Fragen zum Material:
1. Schreib den Text über die Sicherheitslage in Mexiko ab, beginnend bei "Man kann feststellen, dass" und endend mit "Stand der Dinge.". Benenne dabei "Jalisco" überall in "Sinaloa" um.
2. Führe den Text über die Sicherheitslage in Mexiko nach seinem letzten Satz weiter.

======== Vorliegender Text ========

Ich glaube, ich kann zur Sicherheitslage und zur Einschätzung, was es für deutsche Staatsangehörige, die sich vor Ort aufhalten oder möglicherweise derzeit nach Mexiko reisen wollen, noch einmal anknüpfend an meine Ausführungen am Montag Auskunft geben.

Eine Gesamtbewertung zum Thema Ausrichtungsort für sportliche Großereignisse ist, glaube ich, im Moment weder möglich noch liegt das in der Zuständigkeit des Auswärtigen Amts. Aber ich kann gern noch einmal zur Veränderung der Lage seit Montag ausführen.

Man kann feststellen, dass die Lage sich inzwischen etwas beruhigt hat, sie aber dynamisch bleibt. Es gibt in dem Bundesstaat Jalisco weiter vereinzelt Sicherheitsvorfälle und Straßensperren. Der Notstand, der dort verhängt wurde, ist aufgehoben worden. Flughäfen sind landesweit geöffnet, aber natürlich kann es weiter zu Flugausfällen kommen.

Auf der insbesondere auch für deutsche Staatsangehörige beliebten Halbinsel Yucatán sind aktuell keine Beeinträchtigungen bekannt.

Ich hatte, glaube ich, am Montag auch ausgeführt, dass es keine Reisewarnung gibt, aber wir die Reise- und Sicherheitshinweise regelmäßig überprüfen und aktualisieren, zuletzt am 24. Februar. Zum jetzigen Zeitpunkt raten wir von Reisen in die Bundesstaaten Jalisco, Guanajuato sowie in Teile des Bundesstaates Tamaulipas ab. ‑ Das ist der jetzige Stand der Dinge.

======== Untersuchte Daten ========

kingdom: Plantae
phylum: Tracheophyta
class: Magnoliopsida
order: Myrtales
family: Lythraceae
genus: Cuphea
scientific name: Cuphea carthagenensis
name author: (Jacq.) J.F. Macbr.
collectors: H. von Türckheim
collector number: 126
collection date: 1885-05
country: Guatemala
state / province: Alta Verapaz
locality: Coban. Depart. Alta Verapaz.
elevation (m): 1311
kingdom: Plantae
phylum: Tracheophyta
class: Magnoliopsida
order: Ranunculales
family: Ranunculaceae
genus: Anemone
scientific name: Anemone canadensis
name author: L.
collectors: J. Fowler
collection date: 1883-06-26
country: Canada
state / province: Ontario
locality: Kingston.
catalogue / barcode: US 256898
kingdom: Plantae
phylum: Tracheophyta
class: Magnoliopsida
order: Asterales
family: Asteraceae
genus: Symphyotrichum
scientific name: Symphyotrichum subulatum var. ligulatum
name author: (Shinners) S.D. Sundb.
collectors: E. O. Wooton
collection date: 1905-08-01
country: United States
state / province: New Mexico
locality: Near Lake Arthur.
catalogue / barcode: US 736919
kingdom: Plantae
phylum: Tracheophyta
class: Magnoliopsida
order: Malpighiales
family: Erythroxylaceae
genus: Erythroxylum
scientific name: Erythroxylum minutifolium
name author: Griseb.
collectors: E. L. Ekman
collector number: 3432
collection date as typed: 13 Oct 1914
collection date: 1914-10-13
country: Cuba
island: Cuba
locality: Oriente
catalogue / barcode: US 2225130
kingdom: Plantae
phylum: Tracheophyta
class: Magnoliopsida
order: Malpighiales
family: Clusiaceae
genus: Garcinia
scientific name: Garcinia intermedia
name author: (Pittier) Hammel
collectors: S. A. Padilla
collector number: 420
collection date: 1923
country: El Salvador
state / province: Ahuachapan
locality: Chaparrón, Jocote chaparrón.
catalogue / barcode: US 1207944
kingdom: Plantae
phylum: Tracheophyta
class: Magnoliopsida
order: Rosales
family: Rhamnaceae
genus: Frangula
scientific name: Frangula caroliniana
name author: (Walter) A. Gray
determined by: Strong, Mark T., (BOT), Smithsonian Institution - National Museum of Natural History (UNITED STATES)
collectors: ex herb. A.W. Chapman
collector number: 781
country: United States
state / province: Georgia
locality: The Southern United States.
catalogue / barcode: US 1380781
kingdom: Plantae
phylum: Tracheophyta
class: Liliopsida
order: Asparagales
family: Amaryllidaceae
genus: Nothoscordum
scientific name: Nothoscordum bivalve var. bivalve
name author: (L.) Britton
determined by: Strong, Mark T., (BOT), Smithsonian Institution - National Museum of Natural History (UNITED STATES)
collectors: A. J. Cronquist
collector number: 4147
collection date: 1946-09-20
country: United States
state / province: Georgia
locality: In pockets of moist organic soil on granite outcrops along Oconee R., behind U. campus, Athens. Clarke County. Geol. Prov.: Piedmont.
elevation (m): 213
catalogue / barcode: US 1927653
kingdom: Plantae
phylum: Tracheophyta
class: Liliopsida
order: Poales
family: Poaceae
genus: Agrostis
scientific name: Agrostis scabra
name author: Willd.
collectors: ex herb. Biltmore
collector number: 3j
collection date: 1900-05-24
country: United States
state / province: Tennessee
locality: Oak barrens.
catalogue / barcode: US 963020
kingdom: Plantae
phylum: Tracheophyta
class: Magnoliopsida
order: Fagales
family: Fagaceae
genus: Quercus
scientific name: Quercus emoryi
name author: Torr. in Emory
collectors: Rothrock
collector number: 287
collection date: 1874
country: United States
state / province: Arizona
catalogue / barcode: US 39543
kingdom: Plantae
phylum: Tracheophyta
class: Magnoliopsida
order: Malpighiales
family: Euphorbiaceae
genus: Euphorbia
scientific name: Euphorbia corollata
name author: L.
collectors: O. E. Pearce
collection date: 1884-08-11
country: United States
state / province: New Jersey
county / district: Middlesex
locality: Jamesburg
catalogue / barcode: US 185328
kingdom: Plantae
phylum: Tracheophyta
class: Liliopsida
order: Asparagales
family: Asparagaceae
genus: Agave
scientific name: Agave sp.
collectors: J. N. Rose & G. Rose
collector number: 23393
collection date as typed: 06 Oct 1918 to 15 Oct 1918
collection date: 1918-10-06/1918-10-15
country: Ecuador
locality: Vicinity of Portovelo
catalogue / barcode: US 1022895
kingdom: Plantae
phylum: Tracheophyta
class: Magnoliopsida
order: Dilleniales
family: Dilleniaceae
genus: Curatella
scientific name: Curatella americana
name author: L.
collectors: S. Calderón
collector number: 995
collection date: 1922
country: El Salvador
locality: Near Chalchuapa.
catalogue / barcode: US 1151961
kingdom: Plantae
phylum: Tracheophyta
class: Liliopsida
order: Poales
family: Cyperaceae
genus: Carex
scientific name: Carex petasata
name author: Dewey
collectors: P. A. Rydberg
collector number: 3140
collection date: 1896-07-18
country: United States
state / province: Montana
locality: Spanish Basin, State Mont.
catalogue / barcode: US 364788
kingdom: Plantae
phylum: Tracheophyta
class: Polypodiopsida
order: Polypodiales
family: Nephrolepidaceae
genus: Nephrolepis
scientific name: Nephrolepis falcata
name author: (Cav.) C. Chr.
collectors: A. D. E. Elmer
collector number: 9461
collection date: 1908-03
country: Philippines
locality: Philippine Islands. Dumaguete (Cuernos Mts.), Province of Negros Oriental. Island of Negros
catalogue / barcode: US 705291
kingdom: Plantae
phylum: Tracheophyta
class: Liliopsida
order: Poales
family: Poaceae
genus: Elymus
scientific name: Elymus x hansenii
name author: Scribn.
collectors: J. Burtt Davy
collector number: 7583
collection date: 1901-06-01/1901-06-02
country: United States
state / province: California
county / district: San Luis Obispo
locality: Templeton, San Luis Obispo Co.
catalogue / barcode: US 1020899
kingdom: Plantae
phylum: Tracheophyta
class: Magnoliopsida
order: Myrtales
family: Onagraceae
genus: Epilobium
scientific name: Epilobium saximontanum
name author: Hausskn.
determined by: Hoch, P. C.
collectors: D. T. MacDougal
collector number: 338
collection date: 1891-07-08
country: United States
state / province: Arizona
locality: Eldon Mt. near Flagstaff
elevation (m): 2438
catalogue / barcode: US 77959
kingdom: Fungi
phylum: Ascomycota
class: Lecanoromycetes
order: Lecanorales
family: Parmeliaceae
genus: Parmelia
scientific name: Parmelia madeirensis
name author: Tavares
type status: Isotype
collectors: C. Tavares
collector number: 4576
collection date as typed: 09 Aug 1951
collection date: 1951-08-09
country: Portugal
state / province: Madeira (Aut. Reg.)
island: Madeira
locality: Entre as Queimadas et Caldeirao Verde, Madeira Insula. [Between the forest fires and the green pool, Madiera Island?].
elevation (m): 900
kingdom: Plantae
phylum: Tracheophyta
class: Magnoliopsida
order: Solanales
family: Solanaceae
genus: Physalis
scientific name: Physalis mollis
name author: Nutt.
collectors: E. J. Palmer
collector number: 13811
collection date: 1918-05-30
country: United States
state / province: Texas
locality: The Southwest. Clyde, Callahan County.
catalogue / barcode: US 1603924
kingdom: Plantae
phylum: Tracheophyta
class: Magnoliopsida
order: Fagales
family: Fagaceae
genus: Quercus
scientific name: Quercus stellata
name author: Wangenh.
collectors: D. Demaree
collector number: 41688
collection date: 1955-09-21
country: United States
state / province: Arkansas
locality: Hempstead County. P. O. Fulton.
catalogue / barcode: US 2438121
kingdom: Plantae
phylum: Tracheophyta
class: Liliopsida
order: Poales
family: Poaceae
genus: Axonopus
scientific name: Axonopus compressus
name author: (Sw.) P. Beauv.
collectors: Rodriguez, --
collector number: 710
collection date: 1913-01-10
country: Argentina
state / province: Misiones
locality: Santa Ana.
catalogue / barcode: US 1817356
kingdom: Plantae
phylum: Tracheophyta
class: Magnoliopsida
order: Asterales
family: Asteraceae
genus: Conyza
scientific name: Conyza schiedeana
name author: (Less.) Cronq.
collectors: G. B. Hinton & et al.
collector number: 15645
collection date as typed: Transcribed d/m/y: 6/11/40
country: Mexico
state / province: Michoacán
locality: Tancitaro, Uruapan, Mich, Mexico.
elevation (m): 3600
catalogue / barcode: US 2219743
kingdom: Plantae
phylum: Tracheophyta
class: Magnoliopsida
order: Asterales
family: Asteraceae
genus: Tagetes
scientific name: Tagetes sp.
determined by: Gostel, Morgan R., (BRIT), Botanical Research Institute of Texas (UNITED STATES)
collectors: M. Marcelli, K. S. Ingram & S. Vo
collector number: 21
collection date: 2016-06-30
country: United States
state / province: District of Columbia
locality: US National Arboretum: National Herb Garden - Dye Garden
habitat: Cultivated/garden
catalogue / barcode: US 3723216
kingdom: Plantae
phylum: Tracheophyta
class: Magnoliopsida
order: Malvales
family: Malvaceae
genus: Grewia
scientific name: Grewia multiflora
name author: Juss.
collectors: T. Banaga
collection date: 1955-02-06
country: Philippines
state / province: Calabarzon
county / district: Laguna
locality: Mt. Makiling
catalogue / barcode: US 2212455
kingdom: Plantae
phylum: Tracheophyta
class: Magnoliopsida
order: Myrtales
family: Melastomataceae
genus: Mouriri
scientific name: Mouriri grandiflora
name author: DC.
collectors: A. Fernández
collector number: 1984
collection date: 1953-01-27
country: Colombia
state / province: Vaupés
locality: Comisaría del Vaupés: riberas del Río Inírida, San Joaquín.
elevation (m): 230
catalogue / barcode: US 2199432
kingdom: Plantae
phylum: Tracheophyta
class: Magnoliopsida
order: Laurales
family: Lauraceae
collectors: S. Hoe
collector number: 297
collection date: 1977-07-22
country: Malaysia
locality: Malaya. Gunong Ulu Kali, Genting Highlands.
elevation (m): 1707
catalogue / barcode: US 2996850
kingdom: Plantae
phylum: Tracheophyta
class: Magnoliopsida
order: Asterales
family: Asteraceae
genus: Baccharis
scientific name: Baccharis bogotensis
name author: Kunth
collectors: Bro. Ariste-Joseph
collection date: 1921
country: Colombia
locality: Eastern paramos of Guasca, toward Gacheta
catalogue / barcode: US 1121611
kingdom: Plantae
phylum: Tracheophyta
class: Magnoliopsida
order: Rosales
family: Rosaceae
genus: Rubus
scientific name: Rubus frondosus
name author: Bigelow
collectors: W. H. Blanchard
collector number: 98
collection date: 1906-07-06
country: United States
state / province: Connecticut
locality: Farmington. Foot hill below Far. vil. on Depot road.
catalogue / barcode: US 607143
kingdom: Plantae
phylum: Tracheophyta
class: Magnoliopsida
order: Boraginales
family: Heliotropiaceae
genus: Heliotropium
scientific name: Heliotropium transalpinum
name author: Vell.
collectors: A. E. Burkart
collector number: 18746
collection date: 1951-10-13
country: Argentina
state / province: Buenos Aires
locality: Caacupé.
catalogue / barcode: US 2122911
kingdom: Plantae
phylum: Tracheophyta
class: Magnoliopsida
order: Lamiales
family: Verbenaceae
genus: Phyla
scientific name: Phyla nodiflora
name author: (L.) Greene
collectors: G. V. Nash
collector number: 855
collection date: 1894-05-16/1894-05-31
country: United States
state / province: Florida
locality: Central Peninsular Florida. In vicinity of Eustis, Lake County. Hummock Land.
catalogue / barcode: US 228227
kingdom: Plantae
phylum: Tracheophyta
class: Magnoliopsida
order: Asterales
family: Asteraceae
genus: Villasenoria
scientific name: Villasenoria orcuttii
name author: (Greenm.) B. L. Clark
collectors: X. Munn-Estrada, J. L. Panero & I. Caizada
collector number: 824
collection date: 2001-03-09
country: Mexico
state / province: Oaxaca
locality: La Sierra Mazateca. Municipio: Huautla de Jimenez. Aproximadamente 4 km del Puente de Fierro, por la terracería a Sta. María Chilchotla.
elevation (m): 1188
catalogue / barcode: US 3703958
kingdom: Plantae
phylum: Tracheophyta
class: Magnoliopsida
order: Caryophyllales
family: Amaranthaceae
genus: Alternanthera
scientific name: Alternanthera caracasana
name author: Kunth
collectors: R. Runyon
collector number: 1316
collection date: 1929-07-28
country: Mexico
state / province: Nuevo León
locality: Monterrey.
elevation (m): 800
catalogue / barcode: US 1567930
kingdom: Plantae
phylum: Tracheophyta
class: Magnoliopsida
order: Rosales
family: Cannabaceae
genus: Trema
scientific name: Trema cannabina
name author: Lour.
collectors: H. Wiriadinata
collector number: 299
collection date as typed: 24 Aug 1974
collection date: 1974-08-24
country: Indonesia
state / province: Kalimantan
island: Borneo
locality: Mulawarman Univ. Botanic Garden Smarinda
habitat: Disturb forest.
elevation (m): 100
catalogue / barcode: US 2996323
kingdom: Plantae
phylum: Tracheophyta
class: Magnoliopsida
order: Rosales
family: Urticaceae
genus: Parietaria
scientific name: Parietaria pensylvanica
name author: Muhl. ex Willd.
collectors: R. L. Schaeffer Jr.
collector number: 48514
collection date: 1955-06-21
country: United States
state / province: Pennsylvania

========

Antworten je Aufgabe:
1.
Man kann feststellen, dass die Lage sich inzwischen etwas beruhigt hat, sie aber dynamisch bleibt. Es gibt in dem Bundesstaat Sinaloa weiter vereinzelt Sicherheitsvorfälle und Straßensperren. Der Notstand, der dort verhängt wurde, ist aufgehoben worden. Flughäfen sind landesweit geöffnet, aber natürlich kann es weiter zu Flugausfällen kommen.

Auf der insbesondere auch für deutsche Staatsangehörige beliebten Halbinsel Yucatán sind aktuell keine Beeinträchtigungen bekannt.

Ich hatte, glaube ich, am Montag auch ausgeführt, dass es keine Reisewarnung gibt, aber wir die Reise- und Sicherheitshinweise regelmäßig überprüfen und aktualisieren, zuletzt am 24. Februar. Zum jetzigen Zeitpunkt raten wir von Reisen in die Bundesstaaten Sinaloa, Guanajuato sowie in Teile des Bundesstaates Tamaulipas ab. ‑ Das ist der jetzige Stand der Dinge.

2.
Zusatzfrage

Plant die deutsche Bundesregierung, kurz vor Beginn der Weltmeisterschaft extra für die Veranstaltung eine Reiseempfehlung oder eine Reisewarnung herauszugeben?

Deschauer (AA)

Das kann ich vielleicht grundsätzlich erläutern.

Das ist unüblich, weil wir Reise- und Sicherheitshinweise weltweit dann aktualisieren, wenn es notwendig ist, wenn sich Entwicklungen ergeben. Über irgendwelche Zusammenhänge, die, wie Sie sagten, 100 Tage entfernt liegen, möchte ich hier nicht spekulieren.

Situation im Iran

Frage

Ausgehend von der Sicherheitswarnung an Deutsche, die in Israel leben, möchte ich das AA fragen: Wie schätzen Sie die Situation im Iran derzeit ein, und welche Erwartungen haben Sie an die morgigen Gespräche in Genf?

Deschauer (AA)

Auch in diesem Zusammenhang möchte ich gar nicht über eine mögliche Weiterentwicklung der Sicherheitslage spekulieren, sondern noch einmal darauf hinweisen, dass die Lage in der gesamten Region, wie Sie wissen, angespannt ist. Mit Blick auf Iran haben wir seit Längerem eine Reisewarnung. Sie besteht seit 2022. Seit 2023 ist sie mit einer Ausreiseaufforderung für deutsche Staatsangehörige verbunden. Diese ist weiterhin gültig. Das kann ich hier erneuern, ergänzend zu meinem Kollegen, der dies am Freitag getan hat. Wir fordern weiterhin alle deutschen Staatsangehörigen dazu auf, den Iran zu verlassen. Es bestehen kommerzielle Flugverbindungen. Es gibt auch weiterhin die Möglichkeit, über Landgrenzen und Nachbarländer auszureisen. Das ist der aktuelle Stand.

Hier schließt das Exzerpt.